Back to the Basics
This week, nothing particularly explosive happened in the privacy or cybersecurity world. Governments and major service providers continued to be hit with malware, data brokers continued to swoop up people’s personal information without so much as a blink from the law, and people continued to feel as if they have no choice to but to submit the abuses of surveillance medias like Facebook and Twitter (news flash: humanity existed just fine before Facebook, you can go back to not having it. But that’s a rant for another day).
So I’ve decided this week is a great opportunity to take advantage of the calm and remind ourselves of some basic habits. In the military, troops are continually trained on basic stuff like how to handle and shoot a weapon, how to build and guard a temporary encampment, how to conduct patrols, and more. This is because any skill – when left unpracticed – gets forgotten and rusty. It’s never enough to say “oh, I learned this basic, day-one, 101-type skill, I’m good.” You have to keep coming back to it and keep it sharp, make it habit. So this week, let’s go back to some of the basic stuff and make sure we’ve got our fundamentals tight.
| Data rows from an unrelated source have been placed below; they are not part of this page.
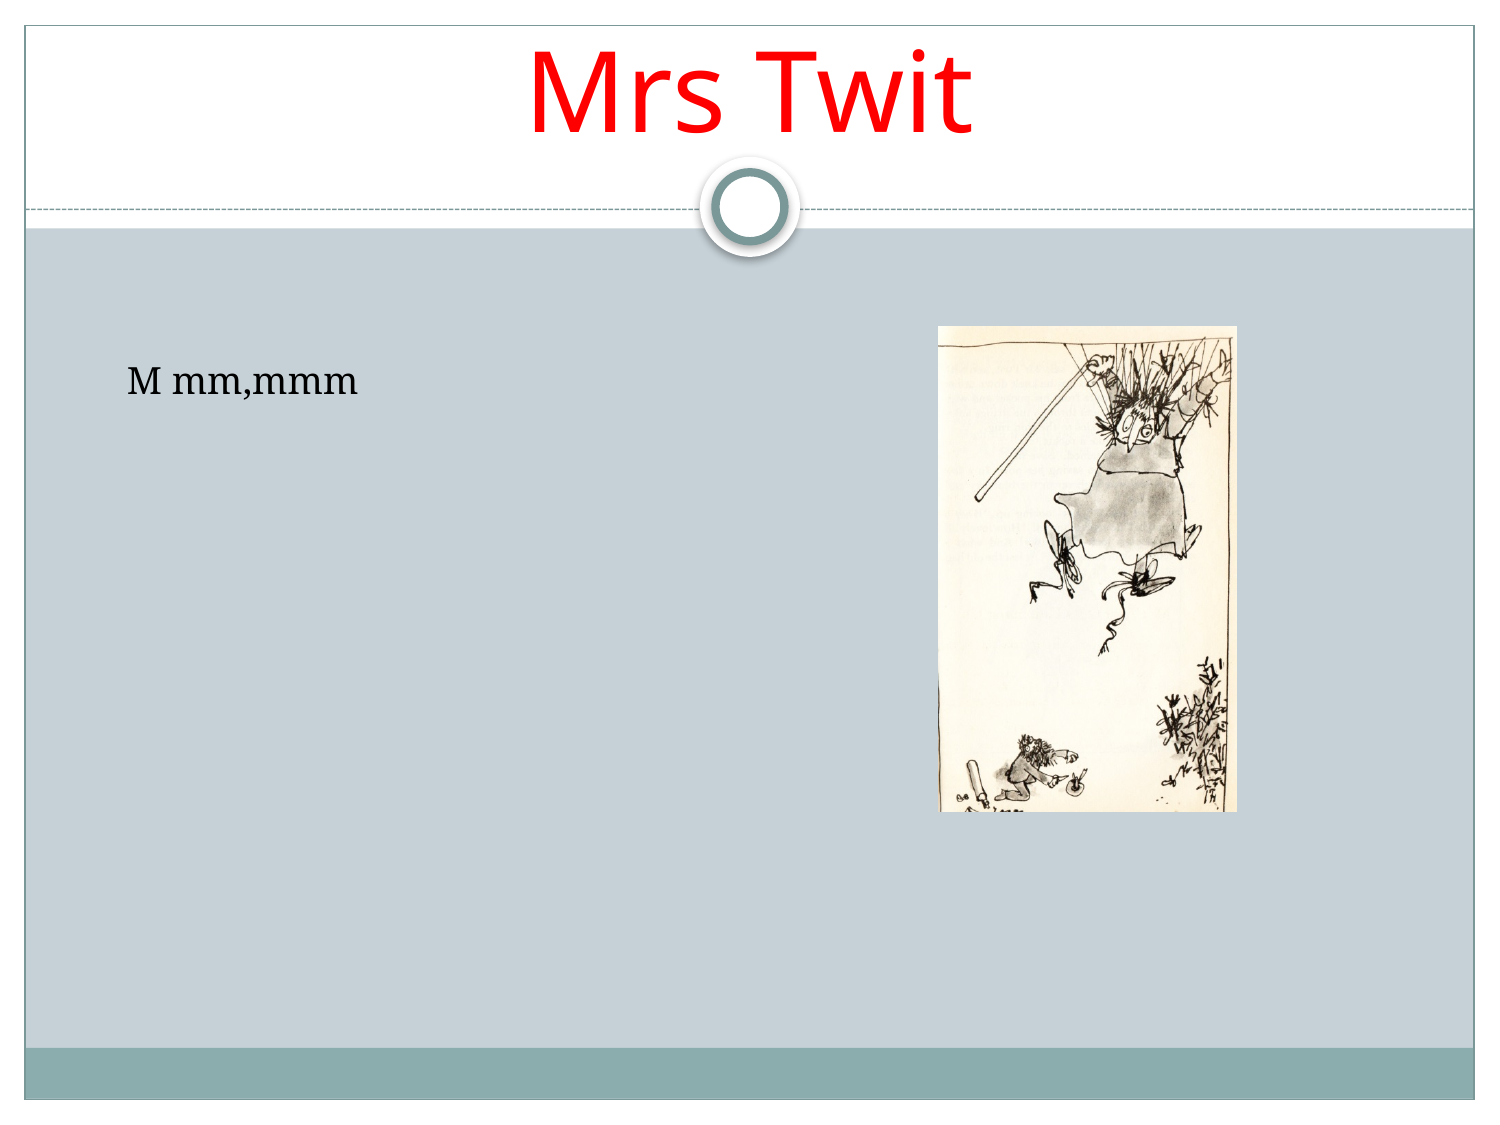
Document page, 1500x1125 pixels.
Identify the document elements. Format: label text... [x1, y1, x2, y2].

title Mrs Twit [49, 37, 1450, 162]
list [938, 326, 1237, 812]
text_box M mm,mmm [112, 349, 774, 410]
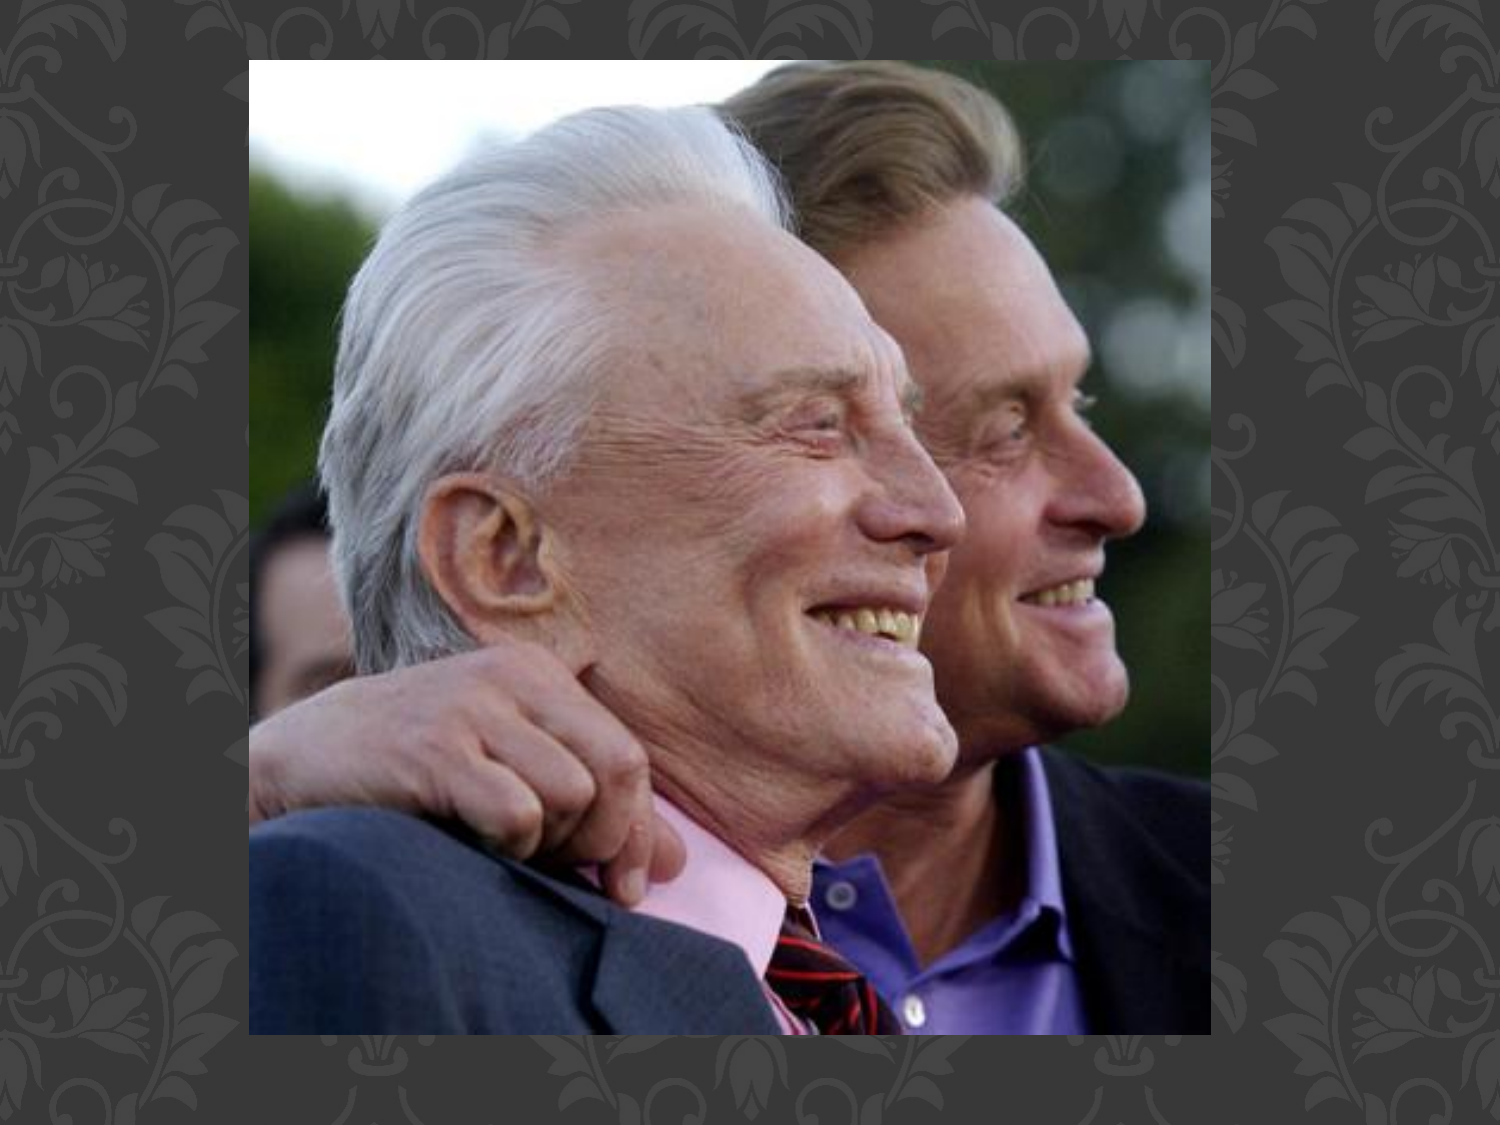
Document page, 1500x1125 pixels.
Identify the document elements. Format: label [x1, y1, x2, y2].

picture [249, 60, 1211, 1036]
As some of my readers probably noticed, I tend to take a more security-focused approach on my website. I view privacy as an important part of your security model, as well as a fundamental human right, but while some resources say “it’s most important that you use encrypted messaging to prevent your cell carrier from reading your messages,” I say “it’s most important to prevent identity or account theft.” So with that focus in mind, I’ll start our refresher with best security practices.
First off, any American reading this should freeze your credit. In my time promoting this to people (especially parents with children), I’ve learned that a “credit freeze” is actually a misnomer. Many people assume based on the name that freezing your credit means that nobody, not even you, can access your credit. This is disastrous for people who are trying to get out of debt, building their wealth, boost their credit scores, or otherwise still in the process of actually using their credit. However, that’s not the case. Rather, a credit freeze is like adding two-factor authentication to your credit file. Nobody can open any new accounts without the PIN they issue you upon freezing your credit, but changes can still be made such as updates to accounts, debts paid off, or changed addresses or scores. (Friendly reminder from personal experience: don’t lose the PIN they send you. It can be replaced but it’s a nightmare process.)
On the topic of two-factor authentication, literally every online account you use that offers two-factor authentication should be using it. Fortunately, in recent years, 2FA has become more widely accepted and many places offer some form of it (even if it’s only a weak, privacy-violating form such as email or SMS). Honestly, if you use two-factor correctly, you can get away with having a weak password. I don’t think you should, but you can. That’s how important it is.
For privacy, I would argue that the most basic, important thing you can do is to look at the settings on your phone and pay attention to them. While phones are virtually impossible to make private by nature of what they do and how they work, you can dramatically reduce the amount of data that it leaks and that the apps themselves collect. You can change a variety of settings to restrict apps to only having access to the things they actually need and to collect less data by default. Additionally, you should remove any apps you don’t actually need or use regularly. Apps are the biggest attack vector for malware and other security and privacy breaches on mobile devices. My general rule is if you can wait and do it on a desktop where you have better security and more control, you should. On that note, be sure to examine the settings on your desktop machine as well.
It’s important to know that privacy and security aren’t just a bunch of apps or products you buy, they’re also habits you develop. In the classic TV show “Seinfeld,” there’s an episode where the titular character’s apartment gets robbed while he’s away because his friend Kramer had failed to close the door. When Kramer asks Seinfeld if he has insurance to cover the losses, Seinfeld’s incredulous retort to Kramer has stuck with me since childhood: “I spent my money on the Clapgo D. 29, it's the most impenetrable lock on the market today...it has only one design flaw: the door...[shuts the door] must be CLOSED.”
You can invest in all the best tools, hardware, and services but if you don’t use them correctly it’s all for naught. In the studio audio world, there’s a saying that a good recording is the result of a hundred tiny good decisions. Good privacy and security are the continual result of a bunch of tiny decisions. Just as with dieting, it’s not about running ten miles every day and eating salads. It’s about switching to diet sodas instead of regular, or passing on the fries with the burger. With privacy and security fundamentals, it’s important to make habits. Fortunately all of the stuff I listed here is pretty passive – you uninstall an app and you never think about it, or you enable 2FA and it works. But there’s other, effective basics like considering metadata, or using good internet practices. There is general agreement among the cybersecurity community that the NSA – elite, well funded, and advanced as they are – probably uses common tactics like credential stuffing or phishing more often than not to access a target’s accounts. It makes sense. Even as we near 2021, people are still falling for this stuff. So while you’re taking the time to examine your basic steps, don’t forget to check your habits and make sure that you’re not undoing all your hard work with bad habits that make the good steps you took meaningless.